Configurationedit

Environment Variablesedit

Within the scripts, Elasticsearch comes with built in JAVA_OPTS passed to the JVM started. The most important setting for that is the -Xmx to control the maximum allowed memory for the process, and -Xms to control the minimum allocated memory for the process (in general, the more memory allocated to the process, the better).

Most times it is better to leave the default JAVA_OPTS as they are, and use the ES_JAVA_OPTS environment variable in order to set / change JVM settings or arguments.

The ES_HEAP_SIZE environment variable allows to set the heap memory that will be allocated to elasticsearch java process. It will allocate the same value to both min and max values, though those can be set explicitly (not recommended) by setting ES_MIN_MEM (defaults to 256m), and ES_MAX_MEM (defaults to 1gb).

It is recommended to set the min and max memory to the same value, and enable mlockall.

System Configurationedit

File Descriptorsedit

Make sure to increase the number of open files descriptors on the machine (or for the user running elasticsearch). Setting it to 32k or even 64k is recommended.

In order to test how many open files the process can open, start it with -Des.max-open-files set to true. This will print the number of open files the process can open on startup.

Alternatively, you can retrieve the max_file_descriptors for each node using the Nodes Info API, with:

curl localhost:9200/_nodes/process?pretty

Memory Settingsedit

There is an option to use mlockall to try to lock the process address space so it won’t be swapped. For this to work, the bootstrap.mlockall should be set to true and it is recommended to set both the min and max memory allocation to be the same. Note: This option is only available on Linux/Unix operating systems.

In order to see if this works or not, set the common.jna logging to DEBUG level. A solution to "Unknown mlockall error 0" can be to set ulimit -l unlimited.

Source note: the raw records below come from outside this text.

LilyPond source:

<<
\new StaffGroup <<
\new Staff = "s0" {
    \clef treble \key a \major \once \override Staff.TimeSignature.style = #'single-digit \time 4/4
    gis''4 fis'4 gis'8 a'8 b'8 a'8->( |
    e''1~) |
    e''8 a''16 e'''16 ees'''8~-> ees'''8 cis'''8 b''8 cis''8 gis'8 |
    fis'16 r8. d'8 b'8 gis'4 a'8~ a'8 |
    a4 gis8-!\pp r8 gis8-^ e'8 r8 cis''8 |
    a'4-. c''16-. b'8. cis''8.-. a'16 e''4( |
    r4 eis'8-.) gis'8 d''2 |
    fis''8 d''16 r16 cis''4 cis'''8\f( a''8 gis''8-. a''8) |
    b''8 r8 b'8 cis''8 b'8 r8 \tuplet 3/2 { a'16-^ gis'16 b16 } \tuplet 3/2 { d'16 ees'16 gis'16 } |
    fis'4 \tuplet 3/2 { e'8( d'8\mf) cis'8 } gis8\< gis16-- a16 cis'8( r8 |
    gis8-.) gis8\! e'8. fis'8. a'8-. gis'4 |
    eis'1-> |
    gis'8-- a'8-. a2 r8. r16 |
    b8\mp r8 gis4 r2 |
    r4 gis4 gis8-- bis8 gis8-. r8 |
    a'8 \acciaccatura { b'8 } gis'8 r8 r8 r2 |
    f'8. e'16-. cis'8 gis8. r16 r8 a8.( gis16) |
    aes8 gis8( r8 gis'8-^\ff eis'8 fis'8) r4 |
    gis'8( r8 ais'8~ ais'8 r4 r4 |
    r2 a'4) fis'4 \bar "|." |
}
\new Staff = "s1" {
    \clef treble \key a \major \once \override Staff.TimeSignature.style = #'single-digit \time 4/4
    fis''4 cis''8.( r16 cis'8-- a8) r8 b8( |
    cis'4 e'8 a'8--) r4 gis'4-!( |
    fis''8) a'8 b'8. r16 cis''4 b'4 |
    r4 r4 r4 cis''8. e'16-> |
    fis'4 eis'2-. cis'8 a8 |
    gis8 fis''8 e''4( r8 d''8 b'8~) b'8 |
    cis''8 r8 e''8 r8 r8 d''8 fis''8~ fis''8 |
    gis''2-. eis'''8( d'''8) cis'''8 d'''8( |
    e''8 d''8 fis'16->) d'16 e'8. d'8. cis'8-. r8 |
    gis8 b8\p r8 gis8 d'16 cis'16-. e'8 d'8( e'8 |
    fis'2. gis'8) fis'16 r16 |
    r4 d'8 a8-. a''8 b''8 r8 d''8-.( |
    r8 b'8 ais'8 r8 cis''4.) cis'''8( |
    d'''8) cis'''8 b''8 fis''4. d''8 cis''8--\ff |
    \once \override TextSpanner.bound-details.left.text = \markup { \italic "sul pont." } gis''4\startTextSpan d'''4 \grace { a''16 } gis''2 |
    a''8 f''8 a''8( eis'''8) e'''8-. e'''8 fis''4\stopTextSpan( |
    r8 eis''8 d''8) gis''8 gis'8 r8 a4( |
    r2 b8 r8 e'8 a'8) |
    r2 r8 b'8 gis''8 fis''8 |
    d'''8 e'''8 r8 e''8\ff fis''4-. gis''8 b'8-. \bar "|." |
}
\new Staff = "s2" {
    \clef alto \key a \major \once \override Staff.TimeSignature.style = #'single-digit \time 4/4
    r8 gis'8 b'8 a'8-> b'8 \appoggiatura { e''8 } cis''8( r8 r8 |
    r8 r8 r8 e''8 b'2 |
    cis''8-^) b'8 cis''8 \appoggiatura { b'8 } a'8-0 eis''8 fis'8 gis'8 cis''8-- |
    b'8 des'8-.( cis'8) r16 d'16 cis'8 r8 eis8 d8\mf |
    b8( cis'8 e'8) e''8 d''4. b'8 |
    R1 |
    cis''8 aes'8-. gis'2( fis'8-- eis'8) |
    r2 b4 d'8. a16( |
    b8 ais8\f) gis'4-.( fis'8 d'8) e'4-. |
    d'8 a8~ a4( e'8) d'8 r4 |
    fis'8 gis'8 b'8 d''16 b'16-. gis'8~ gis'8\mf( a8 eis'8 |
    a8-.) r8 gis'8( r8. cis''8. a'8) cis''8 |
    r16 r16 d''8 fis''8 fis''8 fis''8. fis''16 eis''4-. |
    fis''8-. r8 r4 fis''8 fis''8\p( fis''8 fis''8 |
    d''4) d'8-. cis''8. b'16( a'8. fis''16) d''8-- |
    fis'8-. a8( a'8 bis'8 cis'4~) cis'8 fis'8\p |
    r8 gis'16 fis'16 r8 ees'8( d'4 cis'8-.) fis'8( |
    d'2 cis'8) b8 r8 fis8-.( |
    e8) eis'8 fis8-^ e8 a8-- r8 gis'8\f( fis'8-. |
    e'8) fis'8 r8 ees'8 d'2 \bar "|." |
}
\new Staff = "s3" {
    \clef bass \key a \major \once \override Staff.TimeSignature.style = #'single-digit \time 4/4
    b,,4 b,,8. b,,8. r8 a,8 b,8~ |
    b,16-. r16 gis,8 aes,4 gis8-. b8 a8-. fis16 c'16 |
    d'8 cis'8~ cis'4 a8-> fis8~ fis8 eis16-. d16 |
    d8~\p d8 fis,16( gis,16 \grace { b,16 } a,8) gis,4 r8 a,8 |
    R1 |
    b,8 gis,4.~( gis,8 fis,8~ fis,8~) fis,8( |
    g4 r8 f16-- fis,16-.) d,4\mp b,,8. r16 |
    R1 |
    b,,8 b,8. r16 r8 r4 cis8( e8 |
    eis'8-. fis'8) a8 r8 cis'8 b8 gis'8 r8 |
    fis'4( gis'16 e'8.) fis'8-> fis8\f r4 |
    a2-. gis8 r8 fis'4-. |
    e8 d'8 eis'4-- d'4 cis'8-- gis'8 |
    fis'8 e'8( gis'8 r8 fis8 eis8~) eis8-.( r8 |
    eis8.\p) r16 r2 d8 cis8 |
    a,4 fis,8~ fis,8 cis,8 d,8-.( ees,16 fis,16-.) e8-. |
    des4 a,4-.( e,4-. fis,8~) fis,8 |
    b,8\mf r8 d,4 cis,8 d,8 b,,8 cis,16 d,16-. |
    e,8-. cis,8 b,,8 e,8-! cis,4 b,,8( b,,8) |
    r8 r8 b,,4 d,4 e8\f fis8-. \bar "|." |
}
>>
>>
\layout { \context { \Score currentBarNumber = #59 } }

Note, mlockall might cause the JVM or shell session to exit if it fails to allocate the memory (because not enough memory is available on the machine).

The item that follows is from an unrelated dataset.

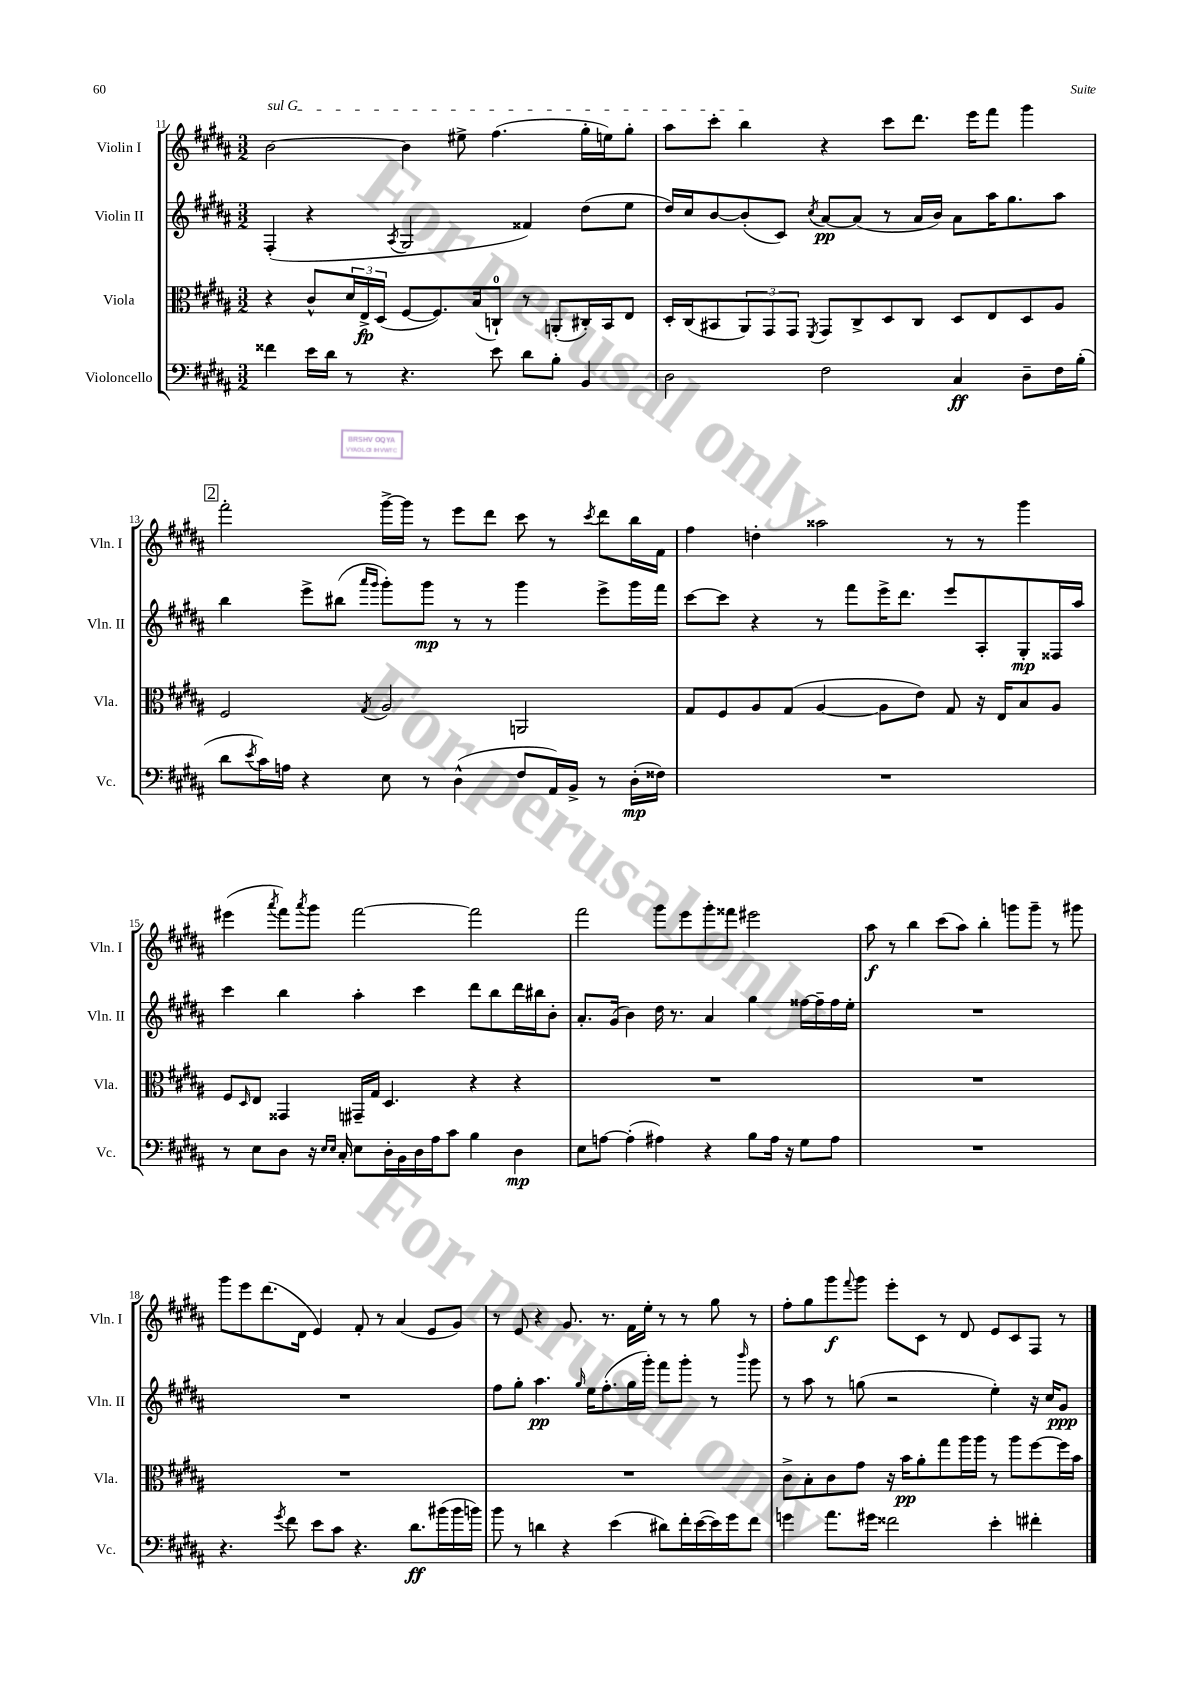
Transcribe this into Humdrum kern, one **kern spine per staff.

Elasticsearch Settingsedit

elasticsearch configuration files can be found under ES_HOME/config folder. The folder comes with two files, the elasticsearch.yml for configuring Elasticsearch different modules, and logging.yml for configuring the Elasticsearch logging.

The configuration format is YAML. Here is an example of changing the address all network based modules will use to bind and publish to:

network :
    host : 10.0.0.4

Pathsedit

In production use, you will almost certainly want to change paths for data and log files:

path:
  logs: /var/log/elasticsearch
  data: /var/data/elasticsearch

Cluster nameedit

Also, don’t forget to give your production cluster a name, which is used to discover and auto-join other nodes:

cluster:
  name: <NAME OF YOUR CLUSTER>

Node nameedit

You may also want to change the default node name for each node to something like the display hostname. By default Elasticsearch will randomly pick a Marvel character name from a list of around 3000 names when your node starts up.

node:
  name: <NAME OF YOUR NODE>

Internally, all settings are collapsed into "namespaced" settings. For example, the above gets collapsed into node.name. This means that its easy to support other configuration formats, for example, JSON. If JSON is a preferred configuration format, simply rename the elasticsearch.yml file to elasticsearch.json and add:

Configuration stylesedit

{
    "network" : {
        "host" : "10.0.0.4"
    }
}

It also means that its easy to provide the settings externally either using the ES_JAVA_OPTS or as parameters to the elasticsearch command, for example:

$ elasticsearch -Des.network.host=10.0.0.4

Another option is to set es.default. prefix instead of es. prefix, which means the default setting will be used only if not explicitly set in the configuration file.

Another option is to use the ${...} notation within the configuration file which will resolve to an environment setting, for example:

{
    "network" : {
        "host" : "${ES_NET_HOST}"
    }
}

The location of the configuration file can be set externally using a system property:

$ elasticsearch -Des.config=/path/to/config/file

Index Settingsedit

Indices created within the cluster can provide their own settings. For example, the following creates an index with memory based storage instead of the default file system based one (the format can be either YAML or JSON):

$ curl -XPUT http://localhost:9200/kimchy/ -d \
'
index :
    store:
        type: memory
'

Index level settings can be set on the node level as well, for example, within the elasticsearch.yml file, the following can be set:

index :
    store:
        type: memory

This means that every index that gets created on the specific node started with the mentioned configuration will store the index in memory unless the index explicitly sets it. In other words, any index level settings override what is set in the node configuration. Of course, the above can also be set as a "collapsed" setting, for example:

$ elasticsearch -Des.index.store.type=memory

All of the index level configuration can be found within each index module.

Loggingedit

Elasticsearch uses an internal logging abstraction and comes, out of the box, with log4j. It tries to simplify log4j configuration by using YAML to configure it, and the logging configuration file is config/logging.yml file.